一部でカルト的な人気を持つゲームクリエイター須田剛一氏と,謎のゲーム&古書ハンターマスク・ド・UH氏による洋ゲー対談本。スタンスとしてはUH氏が洋ゲー文化の講師役で,須田氏が聞き役(生徒役?)といった体裁の本書。
歴史的・文化的背景も交えつつ海外(主にアメリカ)のゲーム事情が語られる中,ゲームクリエイターの須田氏が意外と海外の有名タイトルを知らなかったりする場面も垣間見え,興味深く読めました。

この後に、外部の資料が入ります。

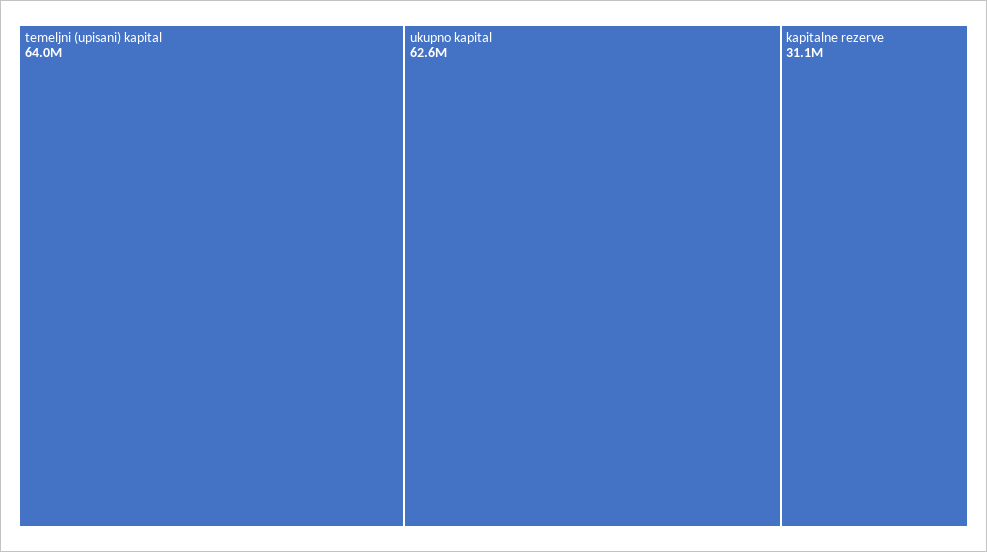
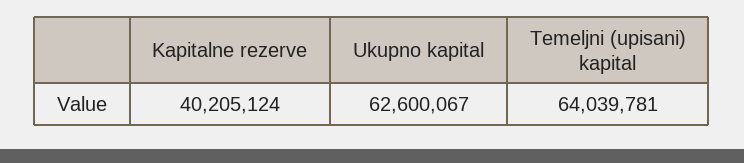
kapitalne rezerve: 31100000 -> 40205124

日本のゲームマスディアはこれまで,メーカーにべったりの広告カタログ的なものがほとんどでしたが,本書のような“ゲームを語る”土壌が少しずつ育っていることに期待を感じさせてくれます。
多少疑問,残念に思った点を挙げておきます。
・雑誌連載時からの追加要素が少ない。
・文中で紹介された洋ゲーの注釈データ部分に,そのタイトルがリージョンフリー(日本の本体でも動く)かどうか記されていると,親切でなおよかった。(たとえば本書で大きく取り上げられているXboxソフト「SHELLSHOCK NAM’67」は日本のXbox 360でも遊べます。最近,続編の「SHELLSHOCK2:BLOOD TRAILS」も360とPS3用で登場。リージョンフリー。マニアは要チェック)
・UH氏は「アタリショックはやはりあった」と発言しているが,これには議論の余地がある。そもそもアメリカではアタリショックなどという言葉は存在せず,“アタリクラッシュ”と呼ぶ。
ライトな内容ですが,総じて連載を未読のゲーマーには充分読む価値のある一冊かと思います。